Section 8 would repeal FISA's "exclusivity" provision and affirmatively embrace the President's claim of sweeping inherent authority. The result is to make FISA optional. The President may use it or not, at his discretion.
It is astounding to me that we are considering this proposal. FISA was never intended to give Presidents choices; it was enacted to prevent abuses of Executive power and protect Americans' liberties by prohibiting the Government from spying on its citizens without court approval. The Bush-Cheney Administration has chosen to simply ignore it. Are we now going to reward its flouting of the rule of law by saying, in effect, "Oh, please excuse us for passing that law, we didn't mean it and we won't do it again."
Defenders of the bill have argued that Section 8 is meaningless because the President has whatever constitutional authority the Constitution says, and Congress cannot limit that authority through legislation. If the best thing we can say on behalf of proposed legislation is that it is a waste of ink, we should not be enacting it. But I do not for one minute believe that, when it goes before the secret FISA court, the Administration will adhere to the position that Section 8 is meaningless. The Administration is insisting on it for a reason.
As the Supreme Court recently explained in its Hamdan decision, the constitutional scope of presidential power depends on the legislation that Congress has enacted, even in times of war. The Constitution grants Congress the express power to set rules for the military, and the express power "To make all laws which shall be necessary and proper for carrying into execution" all the powers vested by the Constitution in the federal government, including those of the President.
In the absence of congressional action, the President may well have some measure of unilateral authority to gather intelligence, including through electronic surveillance. That is what the precedents the Administration always cites suggest. But once Congress has acted, as it did in FISA, the President is no longer free to do whatever he wants.

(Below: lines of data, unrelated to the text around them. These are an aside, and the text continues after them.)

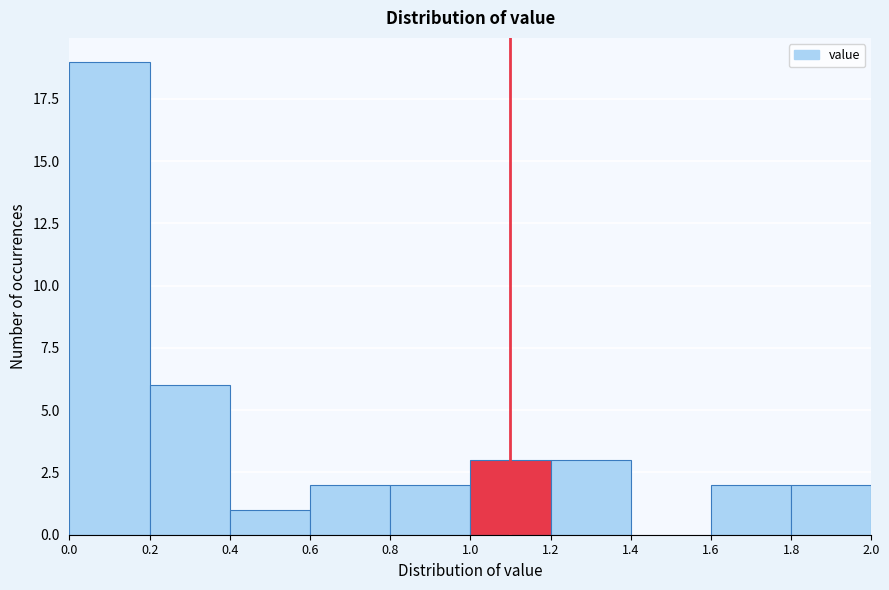

Reading left to right, list every bar in this chart as the range it spans on the x-axis followed by its height. The values are not printed on the chart, so give them approximately, as read against the axis.

0.0 to 0.2: 19
0.2 to 0.4: 6
0.4 to 0.6: 1
0.6 to 0.8: 2
0.8 to 1.0: 2
1.0 to 1.2: 3
1.2 to 1.4: 3
1.4 to 1.6: 0
1.6 to 1.8: 2
1.8 to 2.0: 2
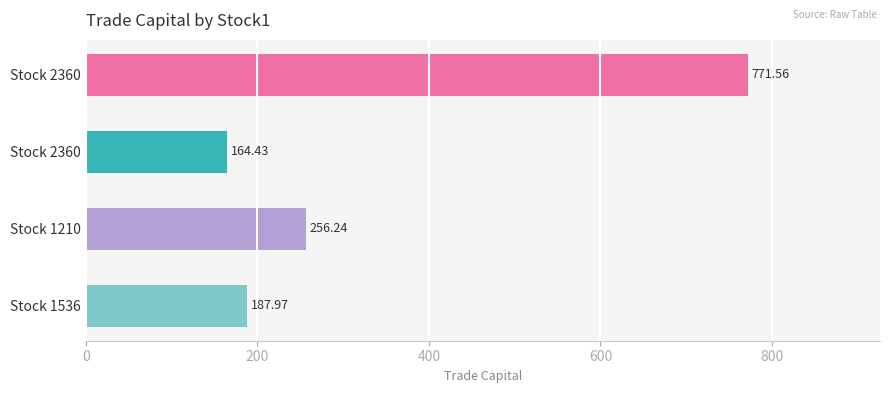

Are the bars horizontal?

Yes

As the Court explained in Hamdan, "Whether or not the President has independent power, absent congressional authorization," Congress may, "in proper exercise of its own . . . powers," place limitations on the President's powers.
That was the whole point of FISA: to limit the President's power to spy on ordinary Americans by making FISA the sole means by which foreign intelligence wiretaps may be conducted in the United States. Waiving FISA's exclusivity provision would not be meaningless; it would completely gut FISA and give the President a blank check to carry out warrantless wiretapping whenever he chooses. I could not in good conscience acquiesce in such a sweeping signing away of Americans' liberties in any circumstances. I certainly shall not do so at the behest of an Administration that has repeatedly broken the law.